=== HOW TO COMPLETE THIS TASK ===
Return all lines from the entries below in which the word "prostate" is present.

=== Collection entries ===
= = = = =

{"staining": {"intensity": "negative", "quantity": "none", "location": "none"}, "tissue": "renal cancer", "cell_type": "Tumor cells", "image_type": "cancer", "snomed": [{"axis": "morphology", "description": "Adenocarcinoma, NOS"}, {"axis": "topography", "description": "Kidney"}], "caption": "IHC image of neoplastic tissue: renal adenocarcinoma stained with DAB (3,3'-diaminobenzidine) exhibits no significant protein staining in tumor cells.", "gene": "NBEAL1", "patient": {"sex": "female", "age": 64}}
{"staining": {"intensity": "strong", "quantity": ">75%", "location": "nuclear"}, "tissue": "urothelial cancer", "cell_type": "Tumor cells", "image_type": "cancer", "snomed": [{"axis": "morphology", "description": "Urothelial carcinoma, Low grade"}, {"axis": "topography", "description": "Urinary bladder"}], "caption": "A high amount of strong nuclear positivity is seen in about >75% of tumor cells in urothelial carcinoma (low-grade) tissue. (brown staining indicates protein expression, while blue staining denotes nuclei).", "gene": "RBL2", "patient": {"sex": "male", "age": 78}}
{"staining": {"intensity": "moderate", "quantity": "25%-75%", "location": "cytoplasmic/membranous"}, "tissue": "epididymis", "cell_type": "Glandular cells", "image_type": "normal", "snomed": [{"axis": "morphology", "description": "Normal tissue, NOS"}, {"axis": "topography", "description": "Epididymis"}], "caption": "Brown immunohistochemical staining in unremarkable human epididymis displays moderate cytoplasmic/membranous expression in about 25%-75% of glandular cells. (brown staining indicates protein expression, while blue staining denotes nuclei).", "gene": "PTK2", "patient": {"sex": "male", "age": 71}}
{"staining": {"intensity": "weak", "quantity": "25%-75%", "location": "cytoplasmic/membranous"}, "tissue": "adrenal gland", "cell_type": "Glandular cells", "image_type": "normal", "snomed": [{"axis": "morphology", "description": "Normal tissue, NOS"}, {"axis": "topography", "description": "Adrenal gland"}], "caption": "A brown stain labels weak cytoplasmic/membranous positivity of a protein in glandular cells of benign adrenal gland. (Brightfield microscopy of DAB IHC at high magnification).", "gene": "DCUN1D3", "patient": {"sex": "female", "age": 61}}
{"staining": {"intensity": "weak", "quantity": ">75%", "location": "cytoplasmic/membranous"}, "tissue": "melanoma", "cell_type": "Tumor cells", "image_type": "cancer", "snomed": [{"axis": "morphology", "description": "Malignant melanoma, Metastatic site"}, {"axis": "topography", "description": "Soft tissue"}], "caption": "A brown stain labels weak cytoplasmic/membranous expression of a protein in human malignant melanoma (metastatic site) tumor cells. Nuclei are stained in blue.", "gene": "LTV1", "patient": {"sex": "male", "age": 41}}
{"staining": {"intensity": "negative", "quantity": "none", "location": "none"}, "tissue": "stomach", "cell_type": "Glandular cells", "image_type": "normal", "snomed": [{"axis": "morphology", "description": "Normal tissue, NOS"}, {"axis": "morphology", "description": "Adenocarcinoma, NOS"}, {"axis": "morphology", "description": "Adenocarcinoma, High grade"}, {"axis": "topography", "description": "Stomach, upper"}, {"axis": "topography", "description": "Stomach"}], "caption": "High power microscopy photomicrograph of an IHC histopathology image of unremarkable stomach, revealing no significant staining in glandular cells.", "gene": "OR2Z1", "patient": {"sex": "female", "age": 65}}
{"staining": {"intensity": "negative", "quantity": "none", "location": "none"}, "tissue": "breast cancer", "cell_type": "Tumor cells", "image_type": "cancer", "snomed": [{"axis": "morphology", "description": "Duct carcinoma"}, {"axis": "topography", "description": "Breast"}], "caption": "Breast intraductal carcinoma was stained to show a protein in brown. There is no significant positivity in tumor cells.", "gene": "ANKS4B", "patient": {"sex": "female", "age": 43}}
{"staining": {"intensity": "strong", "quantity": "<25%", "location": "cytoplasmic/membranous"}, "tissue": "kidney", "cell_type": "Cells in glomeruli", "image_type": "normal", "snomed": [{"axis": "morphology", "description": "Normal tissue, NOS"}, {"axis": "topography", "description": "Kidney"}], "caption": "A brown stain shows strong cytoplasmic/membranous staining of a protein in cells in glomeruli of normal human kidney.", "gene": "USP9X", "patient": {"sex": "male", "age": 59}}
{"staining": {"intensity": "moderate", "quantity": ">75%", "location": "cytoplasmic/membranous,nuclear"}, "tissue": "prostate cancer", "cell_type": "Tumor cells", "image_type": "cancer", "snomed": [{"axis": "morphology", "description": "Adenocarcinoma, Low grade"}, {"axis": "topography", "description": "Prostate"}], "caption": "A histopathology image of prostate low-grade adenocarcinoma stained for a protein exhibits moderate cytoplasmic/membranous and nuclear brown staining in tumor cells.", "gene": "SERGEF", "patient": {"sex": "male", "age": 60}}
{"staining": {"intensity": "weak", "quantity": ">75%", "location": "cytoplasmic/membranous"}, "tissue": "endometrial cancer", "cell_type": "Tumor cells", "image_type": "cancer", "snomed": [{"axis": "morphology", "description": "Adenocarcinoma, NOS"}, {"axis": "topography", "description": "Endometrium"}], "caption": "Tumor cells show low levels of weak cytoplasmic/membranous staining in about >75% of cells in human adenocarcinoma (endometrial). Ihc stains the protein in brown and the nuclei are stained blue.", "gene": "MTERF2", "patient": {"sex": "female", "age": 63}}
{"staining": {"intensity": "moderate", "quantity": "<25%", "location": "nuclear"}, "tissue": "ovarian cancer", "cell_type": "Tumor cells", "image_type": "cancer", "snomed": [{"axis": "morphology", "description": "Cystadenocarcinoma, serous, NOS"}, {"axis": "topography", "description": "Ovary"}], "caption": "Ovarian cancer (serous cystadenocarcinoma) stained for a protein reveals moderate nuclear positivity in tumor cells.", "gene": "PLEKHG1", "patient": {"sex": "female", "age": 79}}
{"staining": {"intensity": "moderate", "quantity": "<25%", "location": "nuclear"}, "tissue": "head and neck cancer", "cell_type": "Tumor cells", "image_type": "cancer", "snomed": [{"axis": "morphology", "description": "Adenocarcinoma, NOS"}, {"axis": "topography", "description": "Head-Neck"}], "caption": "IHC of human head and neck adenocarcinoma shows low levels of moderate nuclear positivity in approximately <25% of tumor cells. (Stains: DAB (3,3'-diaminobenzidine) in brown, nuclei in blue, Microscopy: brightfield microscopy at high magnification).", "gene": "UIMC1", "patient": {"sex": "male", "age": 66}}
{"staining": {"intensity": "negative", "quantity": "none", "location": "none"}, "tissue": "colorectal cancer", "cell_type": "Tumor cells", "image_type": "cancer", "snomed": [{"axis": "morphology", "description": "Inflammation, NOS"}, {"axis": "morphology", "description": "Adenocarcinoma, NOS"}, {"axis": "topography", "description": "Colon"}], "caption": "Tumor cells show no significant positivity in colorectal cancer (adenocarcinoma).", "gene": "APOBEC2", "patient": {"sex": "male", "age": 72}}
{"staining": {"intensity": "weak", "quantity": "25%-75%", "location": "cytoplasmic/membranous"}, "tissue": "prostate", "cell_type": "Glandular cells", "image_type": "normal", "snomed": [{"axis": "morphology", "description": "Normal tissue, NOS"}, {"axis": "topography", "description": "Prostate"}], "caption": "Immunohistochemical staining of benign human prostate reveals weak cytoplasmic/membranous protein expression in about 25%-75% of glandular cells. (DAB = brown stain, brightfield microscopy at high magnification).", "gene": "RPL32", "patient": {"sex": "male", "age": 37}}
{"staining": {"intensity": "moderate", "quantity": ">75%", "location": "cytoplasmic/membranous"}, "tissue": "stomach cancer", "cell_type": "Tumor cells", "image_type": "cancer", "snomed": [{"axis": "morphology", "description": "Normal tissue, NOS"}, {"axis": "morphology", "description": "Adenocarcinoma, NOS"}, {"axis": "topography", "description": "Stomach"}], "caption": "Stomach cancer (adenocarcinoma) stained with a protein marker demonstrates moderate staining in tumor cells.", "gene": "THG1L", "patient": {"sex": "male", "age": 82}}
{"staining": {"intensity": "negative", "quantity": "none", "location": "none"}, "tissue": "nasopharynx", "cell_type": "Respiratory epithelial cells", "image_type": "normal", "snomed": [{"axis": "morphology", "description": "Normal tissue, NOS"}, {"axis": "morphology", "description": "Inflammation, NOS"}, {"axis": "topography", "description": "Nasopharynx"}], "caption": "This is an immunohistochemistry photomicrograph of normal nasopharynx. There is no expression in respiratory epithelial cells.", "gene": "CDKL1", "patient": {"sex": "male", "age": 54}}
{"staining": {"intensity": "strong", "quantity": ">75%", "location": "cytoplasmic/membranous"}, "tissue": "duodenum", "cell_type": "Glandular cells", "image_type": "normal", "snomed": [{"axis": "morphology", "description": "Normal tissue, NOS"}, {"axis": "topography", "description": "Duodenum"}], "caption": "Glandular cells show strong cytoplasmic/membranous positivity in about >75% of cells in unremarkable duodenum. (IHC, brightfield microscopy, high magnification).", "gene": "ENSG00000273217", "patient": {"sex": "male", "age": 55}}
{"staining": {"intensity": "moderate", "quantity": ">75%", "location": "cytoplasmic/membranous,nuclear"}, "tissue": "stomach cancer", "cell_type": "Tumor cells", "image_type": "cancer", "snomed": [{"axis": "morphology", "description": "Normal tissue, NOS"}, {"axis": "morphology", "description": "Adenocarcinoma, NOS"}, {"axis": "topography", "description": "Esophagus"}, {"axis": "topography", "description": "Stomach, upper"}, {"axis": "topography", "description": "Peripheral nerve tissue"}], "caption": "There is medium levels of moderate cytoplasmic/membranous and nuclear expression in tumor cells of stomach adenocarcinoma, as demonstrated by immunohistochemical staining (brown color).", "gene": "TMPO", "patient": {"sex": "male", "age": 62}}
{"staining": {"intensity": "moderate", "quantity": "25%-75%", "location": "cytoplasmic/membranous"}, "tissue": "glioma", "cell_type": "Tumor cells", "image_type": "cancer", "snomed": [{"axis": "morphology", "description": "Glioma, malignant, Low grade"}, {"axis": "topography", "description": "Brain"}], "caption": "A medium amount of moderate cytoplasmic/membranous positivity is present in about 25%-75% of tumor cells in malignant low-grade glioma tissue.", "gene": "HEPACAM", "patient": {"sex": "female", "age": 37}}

= = = = =

=== OUTPUT FOR THIS EXERCISE ===
{"staining": {"intensity": "moderate", "quantity": ">75%", "location": "cytoplasmic/membranous,nuclear"}, "tissue": "prostate cancer", "cell_type": "Tumor cells", "image_type": "cancer", "snomed": [{"axis": "morphology", "description": "Adenocarcinoma, Low grade"}, {"axis": "topography", "description": "Prostate"}], "caption": "A histopathology image of prostate low-grade adenocarcinoma stained for a protein exhibits moderate cytoplasmic/membranous and nuclear brown staining in tumor cells.", "gene": "SERGEF", "patient": {"sex": "male", "age": 60}}
{"staining": {"intensity": "weak", "quantity": "25%-75%", "location": "cytoplasmic/membranous"}, "tissue": "prostate", "cell_type": "Glandular cells", "image_type": "normal", "snomed": [{"axis": "morphology", "description": "Normal tissue, NOS"}, {"axis": "topography", "description": "Prostate"}], "caption": "Immunohistochemical staining of benign human prostate reveals weak cytoplasmic/membranous protein expression in about 25%-75% of glandular cells. (DAB = brown stain, brightfield microscopy at high magnification).", "gene": "RPL32", "patient": {"sex": "male", "age": 37}}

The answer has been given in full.